Let's say you have an iterable object (with `__iter__` and
`__next__`), which cleanups resources at the end of its
iteration.  If you didn't implement its __del__ properly
(or at all), the resources won't be cleaned-up when it's
partially iterated and then GCed.

>> Regarding "async gen itself should know how to cleanup" -- that's not
>> possible. async gen could just have an async with block and then
>> GCed (after being partially consumed).  Users won't expect to do
>> anything besides using try..finally or async with, so it's the
>> responsibility of the coroutine runner to cleanup async gen.  Hence
>> 'aclose' is a coroutine, and hence this set_asyncgen_finalizer API
>> for coroutine runners.
>>
>> This is indeed the most magical part of the proposal.  Although it's
>> important to understand that the regular Python users will likely
>> never encounter this in their life -- finalizers will be set up
>> by the framework they use (asyncio, Tornado, Twisted, you name it).
> I think my main problem is that you keep speaking about event loops (of
> which There Can Be Only One, by design), whereas coroutines are a much more
> general concept and I cannot overlook all possible forms of using them in
> the future. What I would like to avoid is the case where we globally
> require setting up one finalizer handler (or context), and then prevent
> users from doing their own cleanup handling in some module context
> somewhere. It feels to me like there should be some kind of stacking for
> this (which in turn feels like a context manager) in order to support
> adapters and the like that need to do their own cleanup handling (or
> somehow intercept the global handling), regardless of what else is running.

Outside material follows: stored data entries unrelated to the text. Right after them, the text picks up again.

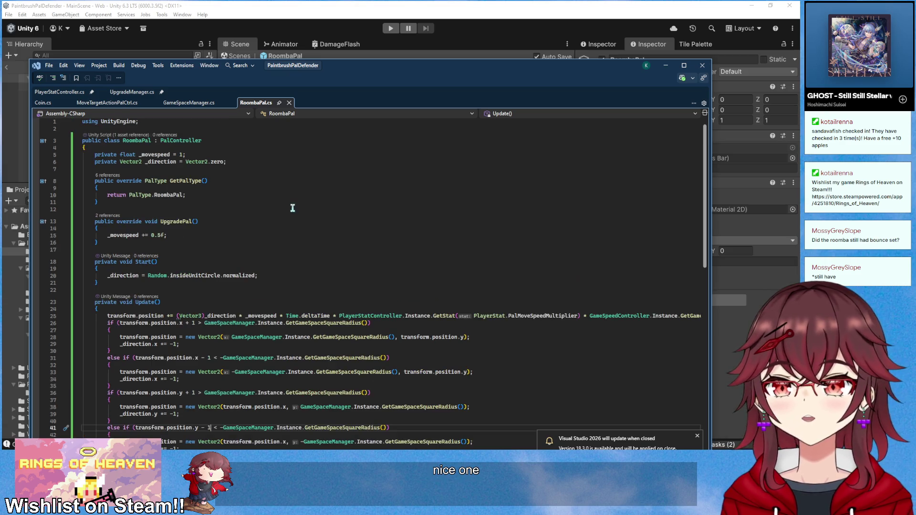
{"action": "left_click", "coordinate": [182, 155]}
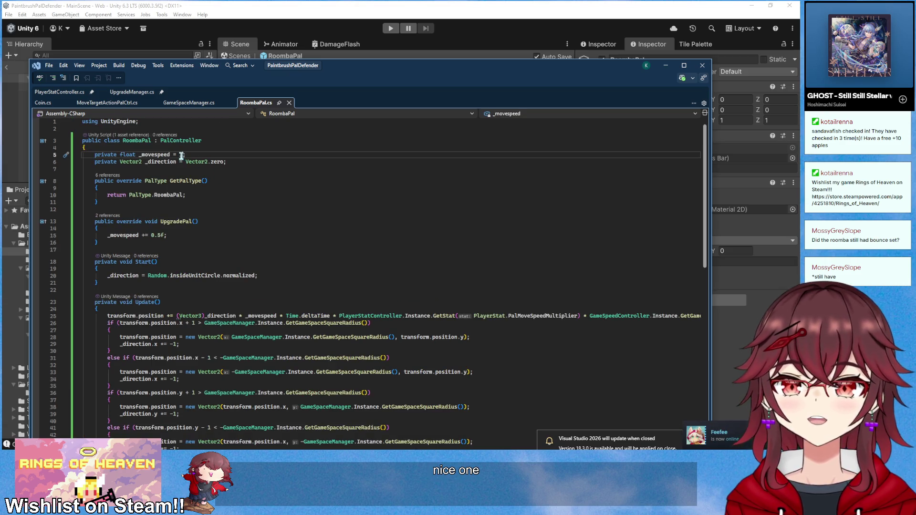
{"action": "type", "text": "0"}
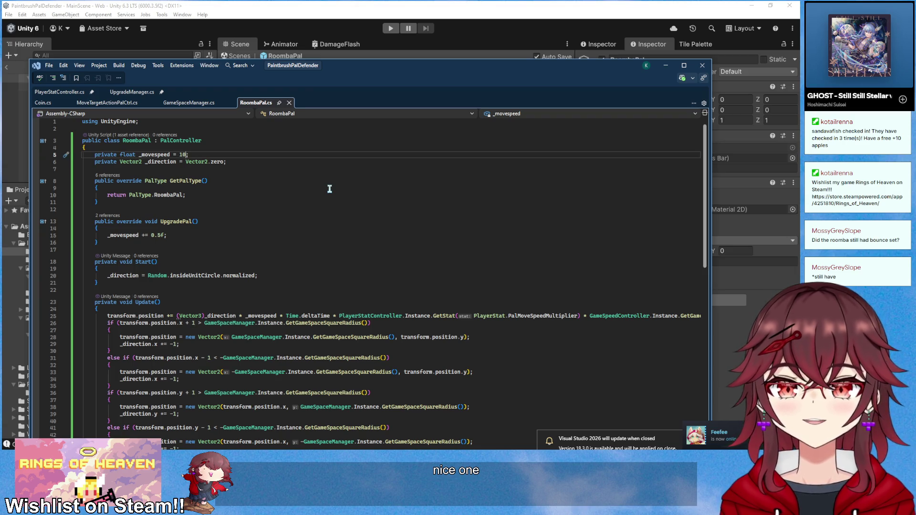
{"action": "left_click", "coordinate": [439, 6]}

We can call the thing that runs coroutines a "coroutine runner".
I'll update the PEP.

Regardless of the naming issues, I don't see any potential problem
with how `set_asyncgen_finalizer` is currently defined:

1. Because a finalizer (set with `set_asyncgen_finalizer`) is
assigned to generators on their first iteration -- it's guaranteed
that each async generator will have a correct one attached to it.

2. It's extremely unlikely that somebody will design a system that
switches coroutine runners *while async/awaiting a coroutine*.
There are no good reasons to do this, and I doubt that it's even
a possible thing.  But even in this unlikely use case, you can
easily stack finalizers following this pattern:

   old_finalizer = sys.get_asyncgen_finalizer()
   sys.set_asyncgen_finalizer(my_finalizer)
   try:
     # do my thing
   finally:
     sys.set_asyncgen_finalizer(old_finalizer)

Thanks,
Yiry